At the same time, he recognized that their luck had limits. He noticed the shake in Haley’s voice; she was just as cold as he was. And it wasn’t like they could stop and build a campfire in the woods to warm themselves up. Their jump into the river had bought them some time, but that’s all it had done. The hunters would bring their dogs along the riverbank until they picked up the scent again.
“We have to keep moving,” Vasper said as if reading Kettle’s thoughts. The sergeant slowly stood up and began adjusting his pack and clothing.
“Will our guns still fire?” Kettle asked. His pistol was still strapped to his hip, and Vasper’s rifle was secure on his back.
“Affirmative. Fully waterproof. My pack, too, so our rations should be okay.”
“Good. Hey, I don’t suppose you have extra shirts in that pack of yours. I think I’m starting to go hypothermic.”

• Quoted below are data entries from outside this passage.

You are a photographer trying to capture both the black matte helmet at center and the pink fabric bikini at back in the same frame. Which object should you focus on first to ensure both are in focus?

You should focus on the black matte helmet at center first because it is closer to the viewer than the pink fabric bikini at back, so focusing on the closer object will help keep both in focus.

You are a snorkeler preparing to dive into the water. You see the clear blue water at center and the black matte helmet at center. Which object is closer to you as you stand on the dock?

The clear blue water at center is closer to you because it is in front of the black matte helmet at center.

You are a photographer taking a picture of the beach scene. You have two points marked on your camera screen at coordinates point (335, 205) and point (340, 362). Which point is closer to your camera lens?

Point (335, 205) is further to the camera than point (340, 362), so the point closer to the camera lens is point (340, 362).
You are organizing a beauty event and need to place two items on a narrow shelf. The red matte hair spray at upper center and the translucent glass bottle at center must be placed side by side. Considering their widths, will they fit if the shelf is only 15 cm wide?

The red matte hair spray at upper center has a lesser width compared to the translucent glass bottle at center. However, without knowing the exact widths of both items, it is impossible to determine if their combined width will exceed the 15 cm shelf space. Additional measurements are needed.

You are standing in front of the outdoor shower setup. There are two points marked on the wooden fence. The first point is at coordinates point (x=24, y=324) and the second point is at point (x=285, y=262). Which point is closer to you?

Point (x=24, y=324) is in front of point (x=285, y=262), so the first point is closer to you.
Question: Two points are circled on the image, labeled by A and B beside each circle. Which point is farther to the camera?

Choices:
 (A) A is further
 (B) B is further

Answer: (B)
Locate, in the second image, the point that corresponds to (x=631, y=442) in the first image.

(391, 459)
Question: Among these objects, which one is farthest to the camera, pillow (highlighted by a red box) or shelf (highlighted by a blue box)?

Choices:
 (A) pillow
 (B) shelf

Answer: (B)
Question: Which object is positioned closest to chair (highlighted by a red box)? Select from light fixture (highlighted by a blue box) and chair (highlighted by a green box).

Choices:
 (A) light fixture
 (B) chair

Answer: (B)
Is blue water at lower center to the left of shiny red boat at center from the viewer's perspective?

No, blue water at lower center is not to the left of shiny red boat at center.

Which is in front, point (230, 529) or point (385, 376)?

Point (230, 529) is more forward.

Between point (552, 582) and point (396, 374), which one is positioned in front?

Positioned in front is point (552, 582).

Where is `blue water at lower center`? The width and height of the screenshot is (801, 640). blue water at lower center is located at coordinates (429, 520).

“No, but I can help with that.”
“How?”
“You’re going to like this.” Vasper maneuvered himself so that he stood next to Kettle, careful to keep his balance atop the mess of logs and branches. He reached out with both hands and grabbed the cuff of the shirt at Kettle’s right wrist. There was a tab built into the soaked fabric. Kettle had noticed it earlier but thought nothing of it. Vasper squeezed it hard for about five seconds and then let go. “Okay,
you’re good to go.”
“What?”
“Just wait. You’ll see.” Then he bent down and felt the fabric around Kettle’s right ankle. Apparently there was another tab down there; Kettle hadn’t noticed that one.
“Haley, come here,” Vasper said when he finished. “Let’s get you warmed up.”
Kettle frowned. “I’m confused. What’s supposed to happen?” Then he noticed a wisp of steam coming off his right arm. Even in the dim moonlight, he could clearly see the little grey tendril rise and disappear in the night air. A moment later, a hundred more tendrils lifted off his shirt. They shook and twisted in the air due to the shivers that racked his body, and Kettle imagined that this might be something he would hallucinate after consuming just the right number of magic mushrooms. They made delightful little patterns in front of his eyes.
Then he felt heat. Joyous, wonderful, unadulterated, life-saving, bliss-inducing heat. The fabric warmed up to a temperature that was hot against his skin, but not so hot that it would burn him. “Oh, God, this is good.” Kettle watched more steam rise off his pant legs. Unfortunately, his underwear was still freezing, but he was still far better off than he was a minute ago. “Jesus, Vasper, why didn’t you tell us about this earlier?”
“Jesus?”
“Never mind. Answer the question.”
“It’s a one-time shot. Nano-tech inside the fabric. It’ll last a little over three minutes, and then it needs about three and a half hours to recharge.”
“Recharge? How?”
“It runs off your body energy.”
“Oh.”
All three of them were steaming heavily now as the fabric evaporated the river water soaked in its fibers. It would’ve been comic in other circumstances. “This way,” Vasper said and pointed to the end of the logjam that was butted up against a steep section of river bank. The water frothed around the lower logs and splashed up against the edge of the bank, but for all the river’s anger, it was easy for the three of them to navigate through the upward-facing tree branches and jump from the logs onto solid earth.